*** Passage to read Section Begins ***

# whats an acceptable weight for a park bike?? my dobe feels fat



## Lickqid (Aug 9, 2005)

My dobe feels fat, I absolutely love the bike and the way it handles, it could just do with losing some weight. I haven't weighed the bike but comparing it to other urban bikes I'd say it weighs at least 35lbs. Heres the spec list:

Frame: Dobermann Molosse, 6.5 lbs
Fork: 2004 Marzocchi DJ2, heavy
Bars: Easton EA30, cut down to 24.5 inches
Stem: Thomson Elite X4 50mm
Brakes: Avid BB7 160mm rear
Crankset: Bontrager King Earl cranks w/ Howitzer BB
Seat: WTB Lazer V
Wheels: Funn 24", 48 spoke wheels

I think its gotta be the funn wheels and the DJ2 that are killing it, but I can't live without the funns, when it comes to DJs, I tend to wreck wheels. Other than that I'm relatively weight conscious. Is 35lbs an acceptable weight for a SS hardtail with only a rear brake?

Sorry about the shatty pic, its hard to take pics in the dorm room with only the macbook webcam.


----------



## snaky69 (Mar 8, 2005)

Ditch the fork, 36h is plenty for anyone, I don't know why you feel the need to have 48h. That alone could easily save you a few pounds

If you can trash a strong and well built 36h rim, unless you crash real hard, you might want to better your landing technique.


----------



## Lickqid (Aug 9, 2005)

snaky69 said:


> Ditch the fork, 36h is plenty for anyone, I don't know why you feel the need to have 48h. That alone could easily save you a few pounds
> 
> If you can trash a strong and well built 36h rim, unless you crash real hard, you might want to better your landing technique.


I've trashed my 36H singletracks a lot, its not just DJ landings, when I'm learning new stuff I tend to be a hack, I plan on Picking up a sherman firefly because I'd rather not shell out for a pike, then the bike will be a do it all bike, including a shuttle bike, weird I know. But I'm 6'2", almost 190lbs and I really like the extra security in the wheels.

*** Passage to read Section Ends ***

§ What you will do
1. Answer these from the park bike weight thread:
(a) To what length are the Easton EA30 bars cut down?
(b) How many spokes do the Funn 24" wheels have?
(c) Which fork does Lickqid plan on picking up instead of a Pike?
2. From the park bike weight thread, extract the passage starting with "Frame: Dobermann Molosse, 6.5" and going on through "the macbook webcam.".
3. Continue the park bike weight thread from the point where it stops.
The material that comes next is separate from the park bike weight thread.

*** Supplied data Section Begins ***

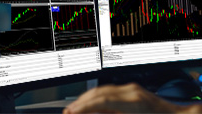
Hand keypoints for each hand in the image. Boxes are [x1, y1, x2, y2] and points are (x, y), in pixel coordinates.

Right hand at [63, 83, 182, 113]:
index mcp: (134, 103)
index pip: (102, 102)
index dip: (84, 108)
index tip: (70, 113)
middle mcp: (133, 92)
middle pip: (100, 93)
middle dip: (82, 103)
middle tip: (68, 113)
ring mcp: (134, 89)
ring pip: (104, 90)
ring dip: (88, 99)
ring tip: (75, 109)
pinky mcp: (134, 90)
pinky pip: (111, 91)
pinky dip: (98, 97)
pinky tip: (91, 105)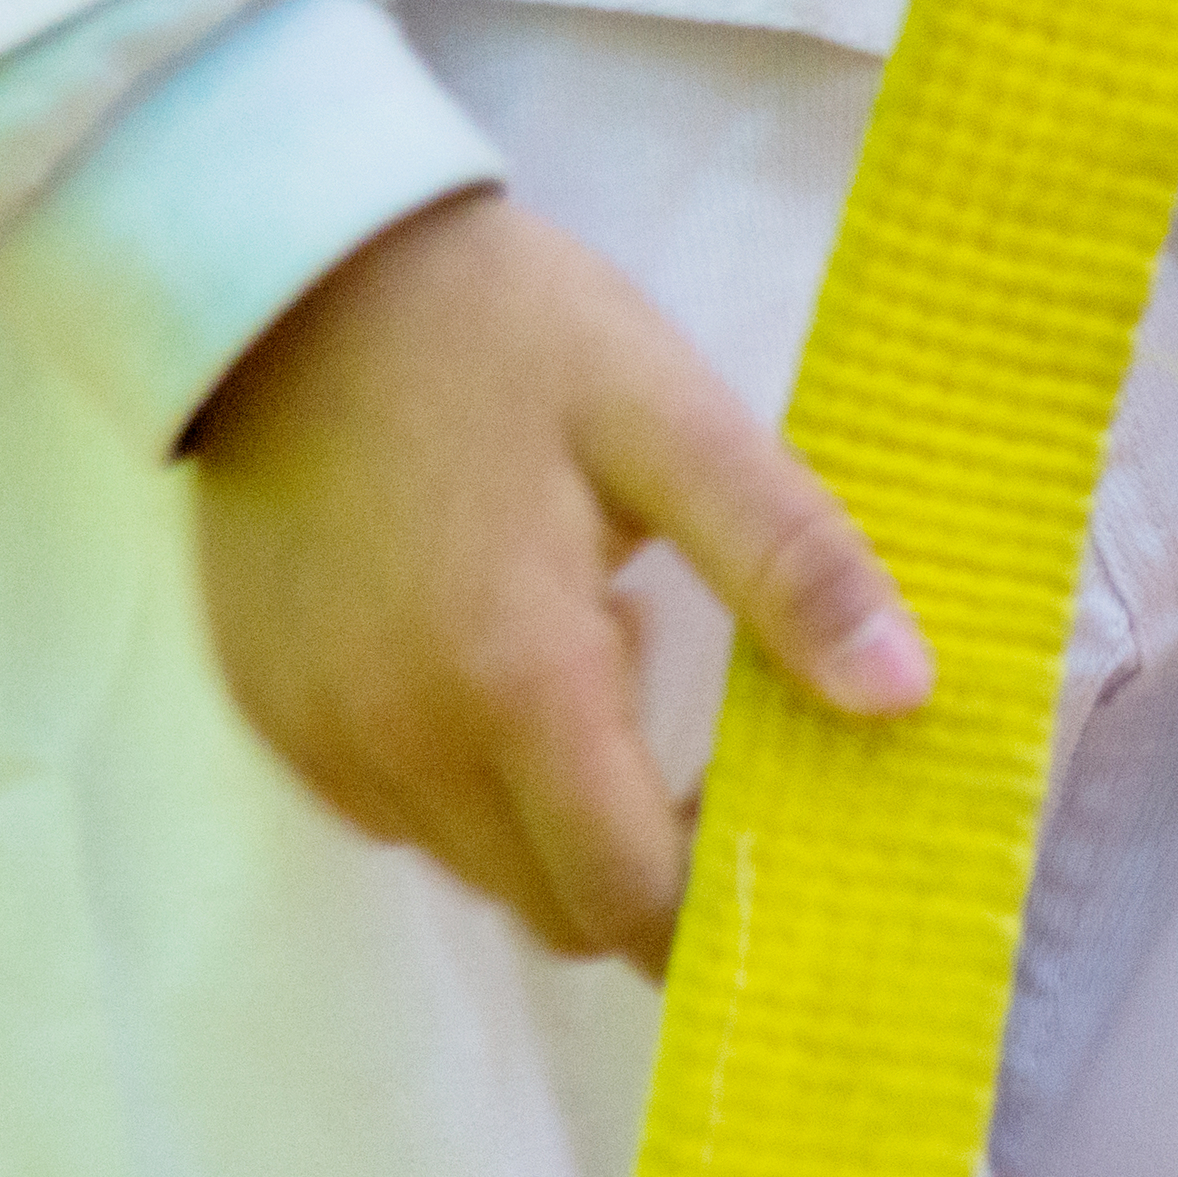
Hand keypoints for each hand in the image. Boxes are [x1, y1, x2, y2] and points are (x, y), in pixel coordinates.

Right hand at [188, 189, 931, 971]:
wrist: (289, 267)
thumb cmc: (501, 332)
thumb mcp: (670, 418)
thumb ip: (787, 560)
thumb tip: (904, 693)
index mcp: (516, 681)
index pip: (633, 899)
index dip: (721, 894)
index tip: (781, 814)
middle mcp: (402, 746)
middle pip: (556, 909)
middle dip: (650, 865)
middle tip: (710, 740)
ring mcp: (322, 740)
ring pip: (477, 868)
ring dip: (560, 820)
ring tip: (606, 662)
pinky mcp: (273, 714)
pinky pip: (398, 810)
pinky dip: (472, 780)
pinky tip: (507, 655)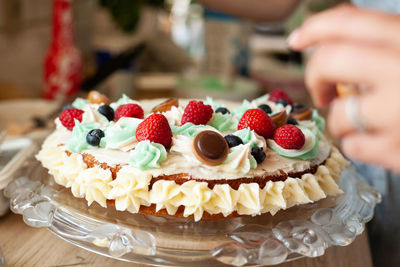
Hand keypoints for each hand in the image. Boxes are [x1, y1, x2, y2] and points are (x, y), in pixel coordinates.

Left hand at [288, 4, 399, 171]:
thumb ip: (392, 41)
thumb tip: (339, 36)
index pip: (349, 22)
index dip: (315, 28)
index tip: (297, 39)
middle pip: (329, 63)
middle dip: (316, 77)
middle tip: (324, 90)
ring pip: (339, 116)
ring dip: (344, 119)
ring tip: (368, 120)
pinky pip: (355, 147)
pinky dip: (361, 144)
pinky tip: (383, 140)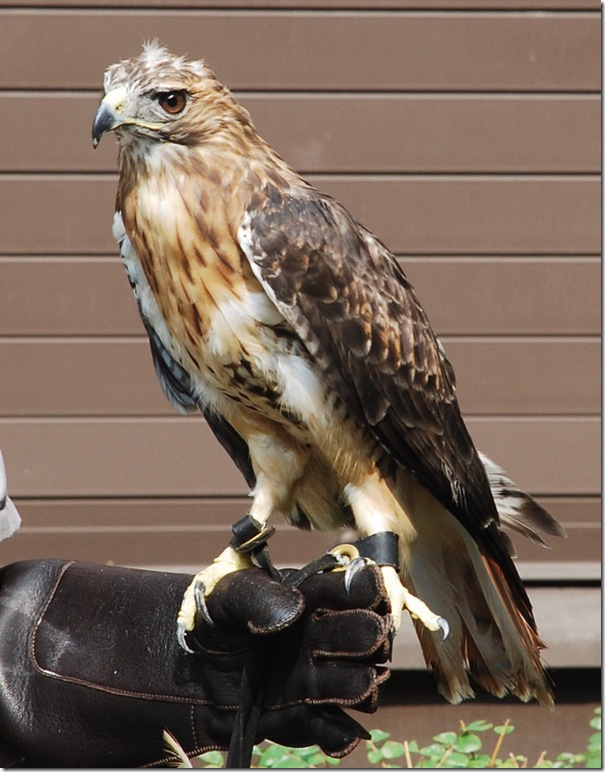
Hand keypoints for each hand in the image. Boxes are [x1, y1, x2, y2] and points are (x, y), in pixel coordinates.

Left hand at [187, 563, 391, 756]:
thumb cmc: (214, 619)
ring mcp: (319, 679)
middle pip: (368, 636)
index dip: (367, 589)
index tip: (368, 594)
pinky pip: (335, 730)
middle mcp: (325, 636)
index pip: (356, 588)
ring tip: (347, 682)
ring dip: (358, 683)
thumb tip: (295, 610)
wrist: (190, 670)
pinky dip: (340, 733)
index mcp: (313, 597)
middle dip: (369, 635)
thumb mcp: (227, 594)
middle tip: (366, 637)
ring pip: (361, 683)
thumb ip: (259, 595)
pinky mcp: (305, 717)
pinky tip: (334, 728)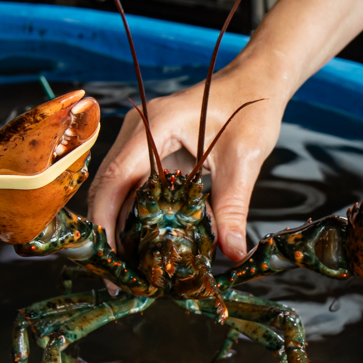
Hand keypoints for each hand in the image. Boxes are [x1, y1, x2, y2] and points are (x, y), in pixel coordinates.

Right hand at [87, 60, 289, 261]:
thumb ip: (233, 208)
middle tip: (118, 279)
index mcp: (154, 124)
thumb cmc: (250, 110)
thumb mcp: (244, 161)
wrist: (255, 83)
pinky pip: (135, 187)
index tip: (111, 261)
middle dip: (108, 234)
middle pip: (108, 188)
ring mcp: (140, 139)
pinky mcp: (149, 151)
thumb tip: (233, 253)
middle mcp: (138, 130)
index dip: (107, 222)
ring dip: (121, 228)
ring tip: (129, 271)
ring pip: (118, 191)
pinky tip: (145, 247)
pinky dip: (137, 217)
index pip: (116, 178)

*** Supplied data Section Ends ***

§ Answers provided
1.
(a) 24.5 inches
(b) 48
(c) A Sherman Firefly

2.
Frame: Dobermann Molosse, 6.5 lbs
Fork: 2004 Marzocchi DJ2, heavy
Bars: Easton EA30, cut down to 24.5 inches
Stem: Thomson Elite X4 50mm
Brakes: Avid BB7 160mm rear
Crankset: Bontrager King Earl cranks w/ Howitzer BB
Seat: WTB Lazer V
Wheels: Funn 24", 48 spoke wheels

I think its gotta be the funn wheels and the DJ2 that are killing it, but I can't live without the funns, when it comes to DJs, I tend to wreck wheels. Other than that I'm relatively weight conscious. Is 35lbs an acceptable weight for a SS hardtail with only a rear brake?

Sorry about the shatty pic, its hard to take pics in the dorm room with only the macbook webcam.

3.
----------



## fiddy_ryder (Jun 15, 2005)

wheels and fork are killing it. also, what kind of tubes are you running?


----------



## Lickqid (Aug 9, 2005)

fiddy_ryder said:


> wheels and fork are killing it. also, what kind of tubes are you running?


just the tubes the guys at the shop gave me, nothing special. But still, is 35lbs ridiculus?


----------



## BikeSATORI (Mar 20, 2004)

I'd at least go with a 36h front then, the susp. reduces chance of taco'ing a front wheel, that and obviously the fork.
If you get a firefly, I hope you plan on lowering it, that frame with 130 of travel would be bunk.

maybe get a new slim seat and tiny seatpost.


haha, I was gonna be like, wow, a LHD dobermann! then was wondering how you got the FUNN's to work like that, but with the stickers and all, I'm assuming you have your mac webcam set up so it flips the screen?


----------



## snaky69 (Mar 8, 2005)

Singletracks are weak rims. Get some atomlab's laced up and you'll never have a problem again, have you considered mavic's EX721 or 729 as well? Much stronger than a singletrack.

I wouldn't trust a singletrack on my bike.


----------



## BikeSATORI (Mar 20, 2004)

Lickqid said:


> just the tubes the guys at the shop gave me, nothing special. But still, is 35lbs ridiculus?


I wouldn't say 35lb is ridiculous... there are quite a few high dollar geared dj/park bikes out there that are still around that range.... but, like you said, you like the security of having bombproof parts, and you describe yourself as a big dude, so learn to chuck it.


----------



## Lickqid (Aug 9, 2005)

BikeSATORI said:


> I'd at least go with a 36h front then, the susp. reduces chance of taco'ing a front wheel, that and obviously the fork.
> If you get a firefly, I hope you plan on lowering it, that frame with 130 of travel would be bunk.
> 
> maybe get a new slim seat and tiny seatpost.
> ...


ha, yea it must have, I didn't even notice that. Getting new wheels isn't really and option. Got any fork Ideas that can be found used easily, have adjustable travel, and will definitely lower my overall weight? Price limit 200


----------



## todd_freeride (Aug 9, 2005)

35 pounds is very heavy.

38 pounds. 









and 28 pounds.









25 pounds :eekster: 









yep, your bike needs to go on a diet.


----------



## BikeSATORI (Mar 20, 2004)

todd_freeride said:


> 35 pounds is very heavy.
> 
> 38 pounds.
> 
> ...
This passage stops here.